“嗨喽!大块头!”一个金发小脑袋从帐篷的门口探了进来“我回来啦!”
在油灯下反复观看一张纸条的托曼警觉地抬起头来,看到那无风自动的呆毛,皇家侍卫才把本能b的剑按了回去。
他好脾气地笑了笑,身为一个皇家侍卫,托曼的性格出人意料的温和,明明像是巨熊一样魁梧,却和老太婆一样好脾气。
除了在战场上,几乎听不到平日里他有过咆哮的时候。
如果说他是什么人的话,那是非常容易下定义的一个纯粹的皇家侍卫。
看着满面春风的希尔薇,托曼咋了咋嘴:“你爹真的舍得你?跟我们去打仗,死的机会可比在瓦格良部落还要多。”
希尔薇毫不在意地把长发解开,清风吹拂起来金的海浪,盾女穿着崭新贴身的鳞甲走了进来,相比较锁子甲,更易损、昂贵的鳞甲将希尔薇轻柔俏美的曲线更完美地展现在托曼面前。
不过对于某个大脑里都长着肌肉的诺德壮汉来讲,似乎那鳞甲的材质、工艺与防护力也同样吸引眼球。
“为什么不可以?我是他的女儿,又不是他的小猫咪。
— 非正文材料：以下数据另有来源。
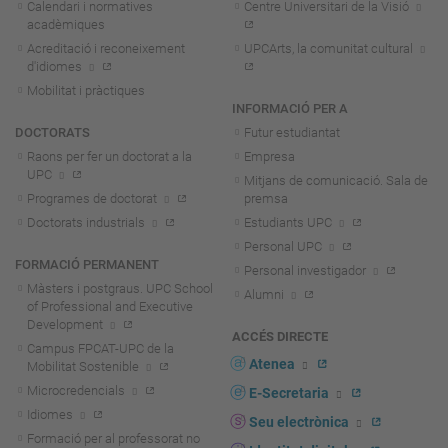
Calendari i normatives
Centre Universitari de la Visió
acadèmiques
Acreditació i reconeixement
UPCArts, la comunitat cultural
d'idiomes
Mobilitat i pràctiques
INFORMACIÓ PER A
DOCTORATS
Futur estudiantat
Raons per fer un doctorat a la
Empresa
UPC
Mitjans de comunicació. Sala de
Programes de doctorat
premsa
Doctorats industrials
Estudiants UPC
Personal UPC
FORMACIÓ PERMANENT
Personal investigador
Màsters i postgraus. UPC School
Alumni
of Professional and Executive
Development
ACCÉS DIRECTE
Campus FPCAT-UPC de la
Atenea
Mobilitat Sostenible
Microcredencials
E-Secretaria
Idiomes
Seu electrònica
Formació per al professorat no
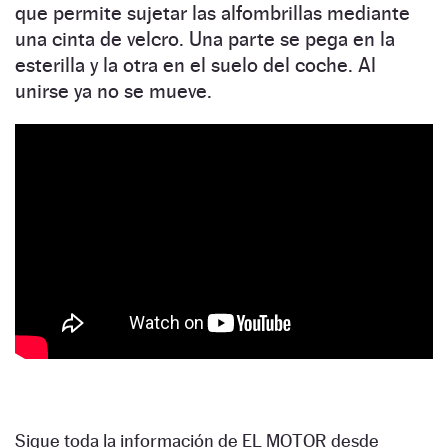
que permite sujetar las alfombrillas mediante
una cinta de velcro. Una parte se pega en la
esterilla y la otra en el suelo del coche. Al
unirse ya no se mueve.
Sigue toda la información de EL MOTOR desde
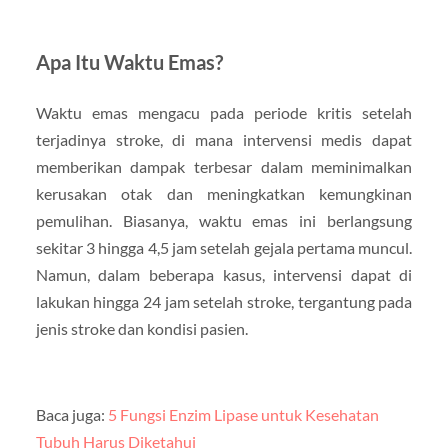
Apa Itu Waktu Emas?
Waktu emas mengacu pada periode kritis setelah
terjadinya stroke, di mana intervensi medis dapat
memberikan dampak terbesar dalam meminimalkan
kerusakan otak dan meningkatkan kemungkinan
pemulihan. Biasanya, waktu emas ini berlangsung
sekitar 3 hingga 4,5 jam setelah gejala pertama muncul.
Namun, dalam beberapa kasus, intervensi dapat di
lakukan hingga 24 jam setelah stroke, tergantung pada
jenis stroke dan kondisi pasien.
Baca juga:
5 Fungsi Enzim Lipase untuk Kesehatan
Tubuh Harus Diketahui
”希尔薇翻了个白眼,拍了拍托曼的脖颈,像是温柔的流水“哼,你在拿着什么在看啊?”
托曼看了看手中的东西,连忙塞进口袋里,一边还难得地摊着一本破破烂烂的旧书:“哦,我在认字,但好像挺难的。”
希尔薇努了努嘴,眼神像是在看一个无可救药的笨蛋:“你收起的纸条上明显是诺德如尼字母,可这本书却是斯瓦迪亚语吧我也不认识这些话,你从哪里搞到的?”
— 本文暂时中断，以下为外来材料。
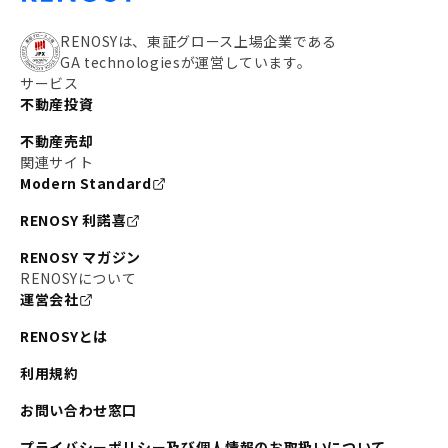
RENOSYは、東証グロース上場企業である
GA technologiesが運営しています。
サービス
不動産投資
不動産売却
関連サイト
Modern Standard
RENOSY 利諾喜
RENOSY マガジン
RENOSYについて
運営会社
RENOSYとは
利用規約
お問い合わせ窓口
プライバシーポリシー及び個人情報のお取扱いについて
“啊?”托曼非常郁闷地卷起书扔到一边,声音里丧气起来“教堂里搞到的,沃尔夫说这玩意不值钱,拿去烧火吧我还以为世界上的字都是一样的呢。”
“如果都一样,沃尔夫可真的没什么太大用处了。”
希尔薇看着那一本破破烂烂的书,看到封面还残留着一半的十字架,她就知道这玩意是斯瓦迪亚人搞得什么劳什子神学,托曼就是想一百年也想不到里面究竟在讲什么。
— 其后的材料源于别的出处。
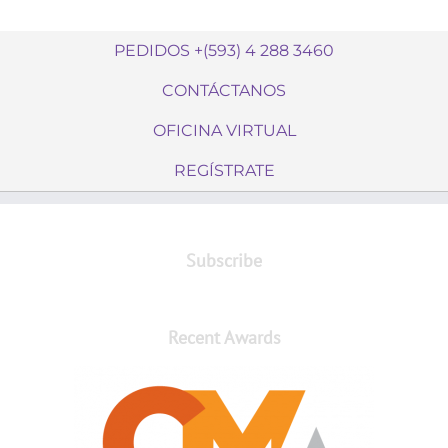
PEDIDOS +(593) 4 288 3460
CONTÁCTANOS
OFICINA VIRTUAL
REGÍSTRATE
Subscribe
Recent Awards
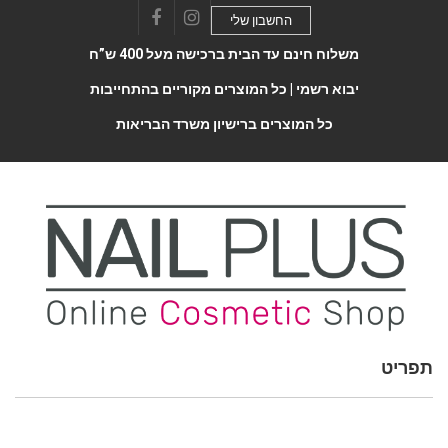
החשבון שלי
Facebook
Instagram
משלוח חינם עד הבית ברכישה מעל 400 ש”ח
יבוא רשמי |
כל המוצרים מקוריים בהתחייבות
כל המוצרים ברישיון משרד הבריאות
תפריט
Toggle
navigatio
“你干嘛不把要问的东西直接问沃尔夫?那个家伙没什么本事,这种小问题倒是都不用过大脑。”
这个难以回答的问题妙,问得托曼支支吾吾,最后涨红了脸也没编出一个所以然,希尔薇也不急,支撑着盾牌坐在稻草堆的床铺上,静静地看着头发都快冲起来的皇家侍卫。
“那个是我,啊,捡到的。”托曼手忙脚乱地把那纸条掖了又掖“那个,没啥大事。”
希尔薇没有说话,俏脸上微露笑意,翘着精致的小腿继续在看着托曼,一直看到皇家侍卫终究理屈词穷放弃语言抵抗为止。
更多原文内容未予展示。